Given that cellulosic has such a markedly greater per-acre capacity, it is hard to see how it would not eventually produce a much larger percentage of America's biofuels than biodiesel. But this assumes that it will overcome the "chicken and egg" problem of a lack of pumps and flex-fuel vehicles. If Congress does not act to push both along, biodiesel may be out of the gate so far ahead that the progress of cellulosic is delayed.
Quantum leaps may be possible in biodiesel production as well; a day may come when canola and soybeans are seen as the chimps of the space-flight age, acting as temporary organic substitutes for what may become the dominant feed stock for biodiesel: algae. Algae are perhaps the humblest members of the plant kingdom, being single-celled organisms with no fruit, no stalk, no flower, and very little poetry dedicated to their visage. They have, however, a prodigious ability to grow in limited amounts of space while producing gigantic quantities of oil. What has dominated the bottom of the ocean's food chain could one day dominate the biodiesel industry, according to research conducted by the National Renewable Energy Laboratory.46
In 1996, that research demonstrated theoretical production capabilities of 2,640 gallons of oil per year produced in a thousand square meters of space—in the case of the study, in small ponds. Even high-yield canola plants can produce only 50 gallons per year in a similar space.47 At least in theory, then, algae could produce over forty times the oil out of the same space as the highest-producing alternative crop. Even if the algae yields only 10 percent of its potential, it would produce over four times as much oil, given the same amount of growing space. Recent trials by private "algaculture" start-ups estimate potential yields of 10,000 gallons per acre or more.48
In addition to that strength of oil production, algae have a bonus for us. The gas we now seek to remove from the atmosphere, CO2, is what algae feeds on. This creates the possibility of locating algae production facilities next to fossil fuel-based plants and using the CO2 emanating from their stacks to feed the algae ponds. This was tested by the National Renewable Energy Lab in New Mexico, and it worked. This tandem usage could be one of the most satisfying "two-fers" in the energy world. An MIT-based consortium is testing such a pilot facility now at a coal plant. As an alternative, waste treatment plants could serve to provide carbon for our algae farms. The national lab concluded that its research "should not be seen as an ending, but as a beginning"49 Evolution began with single-cell organisms from the sea, so why shouldn't an energy revolution?

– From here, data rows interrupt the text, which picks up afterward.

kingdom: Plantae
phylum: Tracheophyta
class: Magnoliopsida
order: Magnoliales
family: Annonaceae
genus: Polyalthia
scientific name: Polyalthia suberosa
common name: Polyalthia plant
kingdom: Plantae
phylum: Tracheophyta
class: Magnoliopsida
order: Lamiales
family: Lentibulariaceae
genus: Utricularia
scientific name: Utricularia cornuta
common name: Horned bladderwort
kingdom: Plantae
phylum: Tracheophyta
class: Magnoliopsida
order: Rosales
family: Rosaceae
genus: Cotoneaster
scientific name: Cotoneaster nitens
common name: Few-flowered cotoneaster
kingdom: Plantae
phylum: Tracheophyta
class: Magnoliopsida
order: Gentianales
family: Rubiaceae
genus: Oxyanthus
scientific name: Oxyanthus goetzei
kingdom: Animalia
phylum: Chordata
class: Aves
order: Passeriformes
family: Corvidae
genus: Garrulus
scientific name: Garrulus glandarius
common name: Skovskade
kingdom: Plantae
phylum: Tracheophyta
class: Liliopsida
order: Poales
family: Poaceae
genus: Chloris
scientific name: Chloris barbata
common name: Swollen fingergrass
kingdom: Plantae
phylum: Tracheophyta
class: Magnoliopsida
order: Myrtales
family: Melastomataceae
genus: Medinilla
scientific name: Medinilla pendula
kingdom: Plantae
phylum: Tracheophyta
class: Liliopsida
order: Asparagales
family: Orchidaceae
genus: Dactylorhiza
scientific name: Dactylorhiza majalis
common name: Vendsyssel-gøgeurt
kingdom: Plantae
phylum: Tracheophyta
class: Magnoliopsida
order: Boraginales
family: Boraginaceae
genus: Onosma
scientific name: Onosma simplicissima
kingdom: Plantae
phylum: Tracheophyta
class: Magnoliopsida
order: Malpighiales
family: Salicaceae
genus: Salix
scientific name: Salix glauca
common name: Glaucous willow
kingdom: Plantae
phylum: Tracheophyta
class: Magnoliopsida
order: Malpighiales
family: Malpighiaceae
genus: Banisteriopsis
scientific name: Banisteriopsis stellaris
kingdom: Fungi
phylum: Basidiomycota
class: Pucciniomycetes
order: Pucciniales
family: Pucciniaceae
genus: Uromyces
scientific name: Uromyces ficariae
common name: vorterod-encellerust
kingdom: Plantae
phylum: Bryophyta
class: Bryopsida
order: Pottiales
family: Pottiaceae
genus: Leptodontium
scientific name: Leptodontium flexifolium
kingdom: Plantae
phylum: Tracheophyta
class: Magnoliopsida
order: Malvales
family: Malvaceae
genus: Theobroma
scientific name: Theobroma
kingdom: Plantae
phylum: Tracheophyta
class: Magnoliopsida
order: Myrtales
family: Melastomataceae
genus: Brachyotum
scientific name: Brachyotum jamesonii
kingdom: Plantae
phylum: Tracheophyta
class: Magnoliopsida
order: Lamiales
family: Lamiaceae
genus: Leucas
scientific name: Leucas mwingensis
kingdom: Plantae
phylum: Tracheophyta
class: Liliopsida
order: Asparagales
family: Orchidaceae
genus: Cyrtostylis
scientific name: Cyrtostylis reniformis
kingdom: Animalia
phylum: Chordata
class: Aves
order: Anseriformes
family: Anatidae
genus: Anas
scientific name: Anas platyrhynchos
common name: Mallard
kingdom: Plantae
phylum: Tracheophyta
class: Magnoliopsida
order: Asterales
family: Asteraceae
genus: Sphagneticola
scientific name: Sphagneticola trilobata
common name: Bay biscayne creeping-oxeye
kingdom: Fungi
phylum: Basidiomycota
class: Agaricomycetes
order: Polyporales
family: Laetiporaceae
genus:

Together, these transformations are making it possible to realize the original dreams of Rudolf Diesel, who envisioned his engine being powered everywhere in the world by fuel made from vegetable matter. His first vehicle's peanut oil engine, developed in 1893, led him to say in 1912, "The use of vegetable oils for engine fuels may seem insignificant today, but such oils may become, in the course of time, as important as petroleum and the coal-tar products of the present time."50 Like fine wine, some great ideas need time to mature.
Biofuel's future is now being decided on the highways and back roads of America. Performance counts, and on that score, biodiesel is hitting home runs, with B20—20 percent biodiesel and 80 percent regular diesel—proving to have fuel consumption, horsepower, torque, and haulage rates as high as those of conventional diesel. It is winning where the rubber, and in this case the vegetable matter, meets the road. When one American suburban neighbor sees another getting better mileage, the age of biodiesel will arrive, one block at a time.